GOAL A:
Transcribe the part of the passage about Schreiber's case starting with "If not freed, wasn’t" and going on through "years in prison?".
GOAL B:
In the passage about Schreiber's case, what did Schreiber's attorneys argue after he was returned to prison?
GOAL C:
Write the next portion of the passage about Schreiber's case, picking up after its final sentence.

SOURCE TEXT:
* * * * *

Though he had a ‘do not resuscitate’ order on file, the doctors were able to restart his heart and revive him.

Schreiber fully recovered and was returned to prison.

That’s when Schreiber and his attorneys got creative.

They argued that Schreiber’s momentary death fulfilled his life sentence … so, he should be released.

Their argument was a variant of an “age-old belief in the United States that you can only hang a condemned man once. If he survives, it must be the “will of God” and he should go free.”

Was God expressing her will in Schreiber’s case?

If not freed, wasn’t Schreiber being confronted with an odd form of double jeopardy … being forced to serve, in effect, 2 life sentences for the same crime?

And, what about the ‘do not resuscitate’ order?

Was it cruel and unusual punishment for the prison doctors to resuscitate him and subject him to more years in prison?

* * * * *

STORED RECORDS:
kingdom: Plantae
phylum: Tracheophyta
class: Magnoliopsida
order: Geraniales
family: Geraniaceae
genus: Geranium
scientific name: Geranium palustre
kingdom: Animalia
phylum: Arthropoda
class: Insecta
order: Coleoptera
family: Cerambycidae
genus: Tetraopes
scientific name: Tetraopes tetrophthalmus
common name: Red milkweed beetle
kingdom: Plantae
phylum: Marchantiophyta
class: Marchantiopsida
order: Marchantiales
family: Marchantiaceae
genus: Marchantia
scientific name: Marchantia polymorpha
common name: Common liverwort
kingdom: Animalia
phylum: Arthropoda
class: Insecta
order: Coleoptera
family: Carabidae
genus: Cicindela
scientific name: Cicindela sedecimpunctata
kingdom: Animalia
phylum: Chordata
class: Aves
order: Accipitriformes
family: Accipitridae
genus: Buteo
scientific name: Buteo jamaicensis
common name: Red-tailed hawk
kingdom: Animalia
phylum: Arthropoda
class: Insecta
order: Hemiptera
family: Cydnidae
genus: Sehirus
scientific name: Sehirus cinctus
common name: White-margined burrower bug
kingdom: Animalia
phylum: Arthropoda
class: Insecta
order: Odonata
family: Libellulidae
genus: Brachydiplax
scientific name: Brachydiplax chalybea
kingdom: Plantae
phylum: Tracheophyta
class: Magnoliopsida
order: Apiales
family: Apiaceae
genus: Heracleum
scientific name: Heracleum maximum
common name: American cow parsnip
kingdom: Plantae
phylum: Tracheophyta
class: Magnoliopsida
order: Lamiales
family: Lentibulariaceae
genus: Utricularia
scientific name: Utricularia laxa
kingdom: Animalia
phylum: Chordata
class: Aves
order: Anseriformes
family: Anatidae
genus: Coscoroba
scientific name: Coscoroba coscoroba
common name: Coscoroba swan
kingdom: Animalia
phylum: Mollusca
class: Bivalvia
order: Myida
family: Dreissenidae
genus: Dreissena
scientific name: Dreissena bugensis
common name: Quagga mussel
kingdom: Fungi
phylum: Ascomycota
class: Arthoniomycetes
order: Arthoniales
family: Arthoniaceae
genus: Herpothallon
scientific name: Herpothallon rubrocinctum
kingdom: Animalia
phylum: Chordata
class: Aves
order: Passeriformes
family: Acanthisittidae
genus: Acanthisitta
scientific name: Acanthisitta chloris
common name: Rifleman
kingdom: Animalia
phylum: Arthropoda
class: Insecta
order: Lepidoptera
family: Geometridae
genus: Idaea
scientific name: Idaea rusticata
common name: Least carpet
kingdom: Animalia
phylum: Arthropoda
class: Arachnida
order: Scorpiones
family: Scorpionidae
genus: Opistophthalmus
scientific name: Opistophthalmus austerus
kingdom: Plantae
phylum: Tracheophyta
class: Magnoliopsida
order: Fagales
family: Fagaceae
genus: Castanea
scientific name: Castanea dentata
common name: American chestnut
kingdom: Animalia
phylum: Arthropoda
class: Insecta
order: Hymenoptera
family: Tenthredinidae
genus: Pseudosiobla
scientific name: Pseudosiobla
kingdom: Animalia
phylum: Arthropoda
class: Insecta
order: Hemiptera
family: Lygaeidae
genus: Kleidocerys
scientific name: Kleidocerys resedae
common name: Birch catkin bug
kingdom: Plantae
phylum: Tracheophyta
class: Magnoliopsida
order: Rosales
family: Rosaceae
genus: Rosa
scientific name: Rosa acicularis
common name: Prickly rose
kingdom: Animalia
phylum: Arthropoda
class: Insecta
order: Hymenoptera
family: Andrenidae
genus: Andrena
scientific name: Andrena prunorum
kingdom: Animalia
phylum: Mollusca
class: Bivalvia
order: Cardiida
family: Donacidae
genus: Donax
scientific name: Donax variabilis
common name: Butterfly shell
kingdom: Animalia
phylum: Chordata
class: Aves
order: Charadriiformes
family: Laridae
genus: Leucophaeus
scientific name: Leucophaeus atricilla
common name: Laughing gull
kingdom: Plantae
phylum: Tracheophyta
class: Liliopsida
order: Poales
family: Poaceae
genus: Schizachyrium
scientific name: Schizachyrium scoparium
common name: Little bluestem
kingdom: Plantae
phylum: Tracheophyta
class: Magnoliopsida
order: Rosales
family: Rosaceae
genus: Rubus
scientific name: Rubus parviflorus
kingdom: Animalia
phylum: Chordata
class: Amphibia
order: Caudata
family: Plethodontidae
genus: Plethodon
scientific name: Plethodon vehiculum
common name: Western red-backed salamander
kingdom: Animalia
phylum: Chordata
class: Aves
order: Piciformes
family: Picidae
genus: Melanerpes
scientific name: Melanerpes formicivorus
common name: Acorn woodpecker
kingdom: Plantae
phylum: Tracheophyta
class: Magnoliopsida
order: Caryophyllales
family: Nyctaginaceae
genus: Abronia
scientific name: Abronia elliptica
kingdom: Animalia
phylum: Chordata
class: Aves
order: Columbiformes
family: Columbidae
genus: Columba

* * * * *

EXERCISE RESULT A:
If not freed, wasn’t Schreiber being confronted with an odd form of double jeopardy … being forced to serve, in effect, 2 life sentences for the same crime?

And, what about the ‘do not resuscitate’ order?

Was it cruel and unusual punishment for the prison doctors to resuscitate him and subject him to more years in prison?

EXERCISE RESULT B:
They argued that Schreiber's momentary death fulfilled his life sentence, so he should be released.

EXERCISE RESULT C:
So far, the courts have been unsympathetic to Schreiber’s appeals.

The courts reasoning…

If you can sign court documents, you’re alive … and if you’re alive, you haven’t finished your sentence.

It’s as simple as that.

Nonetheless, you have to commend Schreiber’s legal creativity …  it was certainly worth a try.

If he had prevailed, I wonder what the implications would have been for traditional wedding vows.

I bet a bunch of couples would have thought that they now had an “out” to that vow.